> **DIRECTIVE**:
Go line by line through the listing below and copy those that hold "your".

> **EXTRACTED ENTRIES**:

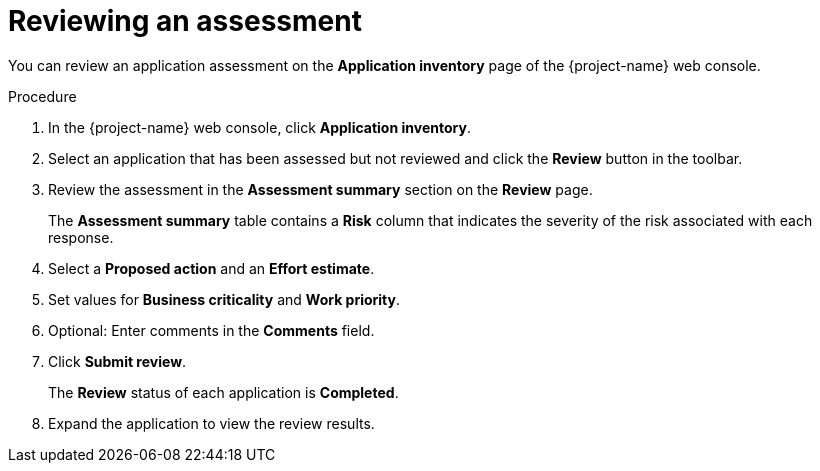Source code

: // Module included in the following assemblies:
//
// * documentation/doc-installing-and-using-tackle/master.adoc

[id="reviewing-assessment_{context}"]
= Reviewing an assessment

You can review an application assessment on the *Application inventory* page of the {project-name} web console.

.Procedure

. In the {project-name} web console, click *Application inventory*.
. Select an application that has been assessed but not reviewed and click the *Review* button in the toolbar.
. Review the assessment in the *Assessment summary* section on the *Review* page.
+
The *Assessment summary* table contains a *Risk* column that indicates the severity of the risk associated with each response.

. Select a *Proposed action* and an *Effort estimate*.
. Set values for *Business criticality* and *Work priority*.
. Optional: Enter comments in the *Comments* field.
. Click *Submit review*.
+
The *Review* status of each application is *Completed*.

. Expand the application to view the review results.
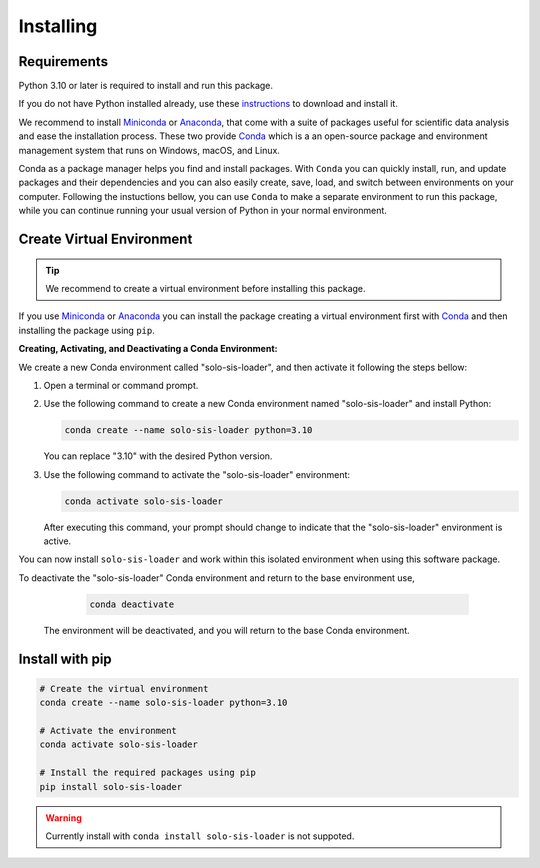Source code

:.. _installing-solo-sis-loader:

Installing
==========

Requirements
------------

Python 3.10 or later is required to install and run this package.

If you do not have Python installed already, use these `instructions <https://www.python.org/downloads>`_ to download and install it.

We recommend to install `Miniconda <https://docs.conda.io/en/latest/miniconda.html>`_ or `Anaconda <https://www.anaconda.com/download>`_, that come with a suite of packages useful for scientific data analysis and ease the installation process. These two provide `Conda <https://docs.conda.io/en/latest/>`_ which is a an open-source package and environment management system that runs on Windows, macOS, and Linux.

Conda as a package manager helps you find and install packages. With ``Conda`` you can quickly install, run, and update packages and their dependencies and you can also easily create, save, load, and switch between environments on your computer. Following the instuctions bellow, you can use ``Conda`` to make a separate environment to run this package, while you can continue running your usual version of Python in your normal environment.

Create Virtual Environment
--------------------------

.. tip::

  We recommend to create a virtual environment before installing this package.

If you use `Miniconda <https://docs.conda.io/en/latest/miniconda.html>`_ or `Anaconda <https://www.anaconda.com/download>`_
you can install the package creating a virtual environment first with `Conda <https://docs.conda.io/en/latest/>`_
and then installing the package using ``pip``.

**Creating, Activating, and Deactivating a Conda Environment:**

We create a new Conda environment called "solo-sis-loader", and then activate it following the steps bellow:

1. Open a terminal or command prompt.

2. Use the following command to create a new Conda environment named "solo-sis-loader" and install Python:

   .. code-block:: bash

      conda create --name solo-sis-loader python=3.10

   You can replace "3.10" with the desired Python version.

3. Use the following command to activate the "solo-sis-loader" environment:

   .. code-block:: bash

      conda activate solo-sis-loader

   After executing this command, your prompt should change to indicate that the "solo-sis-loader" environment is active.

You can now install ``solo-sis-loader`` and work within this isolated environment when using this software package.

To deactivate the "solo-sis-loader" Conda environment and return to the base environment use,

   .. code-block:: bash

      conda deactivate

 The environment will be deactivated, and you will return to the base Conda environment.

Install with pip
----------------

.. code-block:: bash

  # Create the virtual environment
  conda create --name solo-sis-loader python=3.10

  # Activate the environment
  conda activate solo-sis-loader

  # Install the required packages using pip
  pip install solo-sis-loader

.. warning::

  Currently install with ``conda install solo-sis-loader`` is not suppoted.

> **TASK SOLUTION**:
Conda as a package manager helps you find and install packages. With ``Conda`` you can quickly install, run, and update packages and their dependencies and you can also easily create, save, load, and switch between environments on your computer. Following the instuctions bellow, you can use ``Conda`` to make a separate environment to run this package, while you can continue running your usual version of Python in your normal environment.
   After executing this command, your prompt should change to indicate that the "solo-sis-loader" environment is active.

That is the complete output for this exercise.